■ **PROBLEM**:
Using the data below, show every line where the word "meters" occurs.

*** GIVEN DATA ***

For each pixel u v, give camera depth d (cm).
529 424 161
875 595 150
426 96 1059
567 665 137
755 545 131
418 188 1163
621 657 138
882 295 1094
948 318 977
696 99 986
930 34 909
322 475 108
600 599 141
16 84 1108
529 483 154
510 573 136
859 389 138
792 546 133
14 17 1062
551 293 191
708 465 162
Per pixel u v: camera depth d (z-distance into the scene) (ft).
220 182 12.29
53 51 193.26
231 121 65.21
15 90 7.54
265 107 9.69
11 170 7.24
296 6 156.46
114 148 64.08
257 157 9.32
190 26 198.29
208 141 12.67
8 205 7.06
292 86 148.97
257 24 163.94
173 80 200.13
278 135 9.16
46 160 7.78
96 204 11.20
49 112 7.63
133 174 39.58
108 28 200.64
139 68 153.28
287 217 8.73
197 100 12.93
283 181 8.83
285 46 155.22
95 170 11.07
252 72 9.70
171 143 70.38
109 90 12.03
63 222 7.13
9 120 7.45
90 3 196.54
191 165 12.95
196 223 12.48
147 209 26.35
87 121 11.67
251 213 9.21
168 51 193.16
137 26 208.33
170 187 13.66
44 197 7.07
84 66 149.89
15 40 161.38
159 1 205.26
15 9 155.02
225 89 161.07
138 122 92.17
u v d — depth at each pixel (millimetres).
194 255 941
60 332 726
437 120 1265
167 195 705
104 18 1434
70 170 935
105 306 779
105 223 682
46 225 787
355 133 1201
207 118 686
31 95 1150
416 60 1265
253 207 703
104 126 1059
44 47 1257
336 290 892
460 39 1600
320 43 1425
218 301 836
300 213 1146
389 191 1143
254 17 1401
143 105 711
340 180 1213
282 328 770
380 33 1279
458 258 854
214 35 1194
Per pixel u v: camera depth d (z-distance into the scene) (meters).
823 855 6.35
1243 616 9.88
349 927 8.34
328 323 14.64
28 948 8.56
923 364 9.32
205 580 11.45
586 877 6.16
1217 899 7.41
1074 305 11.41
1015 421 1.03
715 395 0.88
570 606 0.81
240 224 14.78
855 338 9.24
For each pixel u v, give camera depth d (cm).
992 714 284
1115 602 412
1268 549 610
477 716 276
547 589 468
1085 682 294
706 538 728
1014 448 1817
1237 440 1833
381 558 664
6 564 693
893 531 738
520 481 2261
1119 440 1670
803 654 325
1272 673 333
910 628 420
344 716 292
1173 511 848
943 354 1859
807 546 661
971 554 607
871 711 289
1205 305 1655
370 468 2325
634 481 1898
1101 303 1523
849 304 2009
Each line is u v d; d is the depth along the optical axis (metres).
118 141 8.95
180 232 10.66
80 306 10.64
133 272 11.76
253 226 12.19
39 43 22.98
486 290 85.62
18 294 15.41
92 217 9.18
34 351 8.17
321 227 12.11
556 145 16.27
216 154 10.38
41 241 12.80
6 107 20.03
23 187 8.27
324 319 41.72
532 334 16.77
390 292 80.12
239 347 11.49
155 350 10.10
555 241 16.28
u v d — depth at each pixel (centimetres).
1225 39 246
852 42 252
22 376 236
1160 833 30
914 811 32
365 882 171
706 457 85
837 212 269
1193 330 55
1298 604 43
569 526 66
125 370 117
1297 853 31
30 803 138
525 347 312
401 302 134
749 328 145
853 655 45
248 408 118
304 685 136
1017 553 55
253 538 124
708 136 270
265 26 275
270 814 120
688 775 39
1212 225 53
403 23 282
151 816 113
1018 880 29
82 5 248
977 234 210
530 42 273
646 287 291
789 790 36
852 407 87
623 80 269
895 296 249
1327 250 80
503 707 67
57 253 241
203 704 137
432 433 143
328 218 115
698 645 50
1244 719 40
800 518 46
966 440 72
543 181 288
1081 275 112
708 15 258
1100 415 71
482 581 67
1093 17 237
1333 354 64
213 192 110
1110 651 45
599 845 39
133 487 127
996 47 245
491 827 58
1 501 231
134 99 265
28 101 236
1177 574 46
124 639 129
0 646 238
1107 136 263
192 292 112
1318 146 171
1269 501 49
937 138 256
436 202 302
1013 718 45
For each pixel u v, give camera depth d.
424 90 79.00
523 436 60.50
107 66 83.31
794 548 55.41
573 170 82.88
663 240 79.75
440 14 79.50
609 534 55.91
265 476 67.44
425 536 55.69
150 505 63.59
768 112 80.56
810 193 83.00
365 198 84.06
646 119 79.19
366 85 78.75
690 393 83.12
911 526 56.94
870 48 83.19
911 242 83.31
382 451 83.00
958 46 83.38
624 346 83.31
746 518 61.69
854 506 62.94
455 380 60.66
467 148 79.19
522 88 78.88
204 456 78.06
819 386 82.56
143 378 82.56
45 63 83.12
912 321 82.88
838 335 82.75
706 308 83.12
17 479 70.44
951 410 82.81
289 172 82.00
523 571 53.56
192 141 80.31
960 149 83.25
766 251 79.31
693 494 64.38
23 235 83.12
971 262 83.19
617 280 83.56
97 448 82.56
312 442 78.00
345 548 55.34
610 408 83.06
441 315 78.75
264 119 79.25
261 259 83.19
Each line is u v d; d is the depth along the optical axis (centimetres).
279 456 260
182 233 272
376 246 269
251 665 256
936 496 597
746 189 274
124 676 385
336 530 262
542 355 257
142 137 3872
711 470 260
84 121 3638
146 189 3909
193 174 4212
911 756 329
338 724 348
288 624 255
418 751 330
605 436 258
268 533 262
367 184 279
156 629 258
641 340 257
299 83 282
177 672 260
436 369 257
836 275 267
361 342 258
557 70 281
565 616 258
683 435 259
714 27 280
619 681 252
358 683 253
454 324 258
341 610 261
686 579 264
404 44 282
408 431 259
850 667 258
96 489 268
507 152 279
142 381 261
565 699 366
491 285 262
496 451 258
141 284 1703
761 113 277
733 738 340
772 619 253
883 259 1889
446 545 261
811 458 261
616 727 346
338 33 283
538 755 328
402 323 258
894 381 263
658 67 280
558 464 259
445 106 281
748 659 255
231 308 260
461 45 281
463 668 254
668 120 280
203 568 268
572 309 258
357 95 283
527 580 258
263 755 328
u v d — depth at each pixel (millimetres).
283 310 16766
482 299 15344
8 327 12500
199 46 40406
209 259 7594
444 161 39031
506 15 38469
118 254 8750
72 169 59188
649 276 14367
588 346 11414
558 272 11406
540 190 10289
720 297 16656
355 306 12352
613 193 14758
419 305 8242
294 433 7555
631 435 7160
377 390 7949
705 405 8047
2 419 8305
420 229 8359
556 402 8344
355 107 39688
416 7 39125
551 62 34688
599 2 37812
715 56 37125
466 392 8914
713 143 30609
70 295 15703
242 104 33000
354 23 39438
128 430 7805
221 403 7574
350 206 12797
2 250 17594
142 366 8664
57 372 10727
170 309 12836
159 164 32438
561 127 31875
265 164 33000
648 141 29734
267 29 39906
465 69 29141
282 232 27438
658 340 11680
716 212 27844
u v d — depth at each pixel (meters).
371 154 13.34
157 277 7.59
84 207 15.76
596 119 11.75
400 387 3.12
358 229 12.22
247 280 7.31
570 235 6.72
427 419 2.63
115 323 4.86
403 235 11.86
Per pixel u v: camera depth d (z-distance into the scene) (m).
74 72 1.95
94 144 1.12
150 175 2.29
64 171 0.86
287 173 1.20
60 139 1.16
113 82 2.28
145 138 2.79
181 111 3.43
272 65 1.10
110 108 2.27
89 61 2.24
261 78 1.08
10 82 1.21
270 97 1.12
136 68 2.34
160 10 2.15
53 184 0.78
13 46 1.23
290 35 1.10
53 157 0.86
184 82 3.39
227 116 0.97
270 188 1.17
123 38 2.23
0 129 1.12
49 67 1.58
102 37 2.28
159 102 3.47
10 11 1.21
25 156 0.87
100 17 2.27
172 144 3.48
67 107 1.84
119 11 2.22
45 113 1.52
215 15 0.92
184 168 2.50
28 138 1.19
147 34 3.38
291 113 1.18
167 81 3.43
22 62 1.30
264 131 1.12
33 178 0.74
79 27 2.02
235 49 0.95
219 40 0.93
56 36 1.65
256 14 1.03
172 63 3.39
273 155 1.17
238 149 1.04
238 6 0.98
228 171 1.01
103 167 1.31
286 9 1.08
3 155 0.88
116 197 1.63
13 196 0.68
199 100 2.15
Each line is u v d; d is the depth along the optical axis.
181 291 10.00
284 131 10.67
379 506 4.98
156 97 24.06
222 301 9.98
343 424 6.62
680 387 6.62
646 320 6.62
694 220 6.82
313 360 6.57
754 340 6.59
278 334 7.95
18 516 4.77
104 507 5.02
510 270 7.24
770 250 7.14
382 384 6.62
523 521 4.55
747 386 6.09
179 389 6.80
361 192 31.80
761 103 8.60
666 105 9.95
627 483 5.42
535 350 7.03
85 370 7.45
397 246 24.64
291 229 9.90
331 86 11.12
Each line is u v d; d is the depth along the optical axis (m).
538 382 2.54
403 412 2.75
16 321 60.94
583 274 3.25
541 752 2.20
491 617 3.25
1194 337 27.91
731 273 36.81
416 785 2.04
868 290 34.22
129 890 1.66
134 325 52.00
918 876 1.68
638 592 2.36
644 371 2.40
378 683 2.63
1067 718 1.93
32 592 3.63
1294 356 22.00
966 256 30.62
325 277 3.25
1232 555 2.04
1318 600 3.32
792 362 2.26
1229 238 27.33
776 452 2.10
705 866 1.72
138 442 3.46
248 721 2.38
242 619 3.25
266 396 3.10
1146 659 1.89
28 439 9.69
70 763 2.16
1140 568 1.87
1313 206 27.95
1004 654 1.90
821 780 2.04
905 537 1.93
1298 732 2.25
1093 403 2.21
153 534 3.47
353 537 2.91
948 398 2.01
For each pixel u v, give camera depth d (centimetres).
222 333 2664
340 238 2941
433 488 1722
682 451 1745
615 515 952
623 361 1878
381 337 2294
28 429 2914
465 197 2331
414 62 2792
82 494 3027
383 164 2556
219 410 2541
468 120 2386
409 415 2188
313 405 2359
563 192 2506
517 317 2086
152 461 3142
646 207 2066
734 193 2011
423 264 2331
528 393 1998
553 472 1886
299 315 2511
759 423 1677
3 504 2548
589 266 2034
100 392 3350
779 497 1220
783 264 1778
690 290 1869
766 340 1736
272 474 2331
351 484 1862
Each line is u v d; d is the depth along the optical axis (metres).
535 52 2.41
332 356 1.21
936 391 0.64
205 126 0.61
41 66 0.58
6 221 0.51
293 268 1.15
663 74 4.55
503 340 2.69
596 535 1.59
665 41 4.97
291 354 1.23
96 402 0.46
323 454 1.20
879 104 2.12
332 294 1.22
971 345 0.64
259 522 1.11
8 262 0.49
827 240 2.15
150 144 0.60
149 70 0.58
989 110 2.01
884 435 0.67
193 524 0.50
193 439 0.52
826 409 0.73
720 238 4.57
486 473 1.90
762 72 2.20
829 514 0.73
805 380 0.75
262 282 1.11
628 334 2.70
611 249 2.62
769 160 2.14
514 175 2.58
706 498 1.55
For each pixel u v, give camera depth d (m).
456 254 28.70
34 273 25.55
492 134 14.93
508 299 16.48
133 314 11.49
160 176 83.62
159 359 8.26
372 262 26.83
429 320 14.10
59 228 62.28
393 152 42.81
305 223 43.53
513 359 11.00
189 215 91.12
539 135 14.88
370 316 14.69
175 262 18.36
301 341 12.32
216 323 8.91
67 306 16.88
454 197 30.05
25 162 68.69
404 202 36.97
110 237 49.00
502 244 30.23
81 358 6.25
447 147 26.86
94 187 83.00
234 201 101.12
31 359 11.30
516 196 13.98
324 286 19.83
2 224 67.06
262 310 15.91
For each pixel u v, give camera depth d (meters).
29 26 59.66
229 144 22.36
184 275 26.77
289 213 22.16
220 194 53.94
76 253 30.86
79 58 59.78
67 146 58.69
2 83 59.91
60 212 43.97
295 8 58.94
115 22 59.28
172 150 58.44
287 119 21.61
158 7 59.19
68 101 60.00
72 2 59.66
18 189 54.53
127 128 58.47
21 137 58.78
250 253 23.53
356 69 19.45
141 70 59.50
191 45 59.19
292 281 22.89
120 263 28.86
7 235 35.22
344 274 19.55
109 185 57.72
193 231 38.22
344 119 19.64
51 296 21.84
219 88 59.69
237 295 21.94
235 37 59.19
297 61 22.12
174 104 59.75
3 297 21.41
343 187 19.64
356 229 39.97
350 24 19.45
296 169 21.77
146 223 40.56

*** End of GIVEN DATA ***

■ **EXERCISE OUTPUT**:
Per pixel u v: camera depth d (z-distance into the scene) (meters).
u v d — depth at each pixel (meters).
For each pixel u v, give camera depth d (meters).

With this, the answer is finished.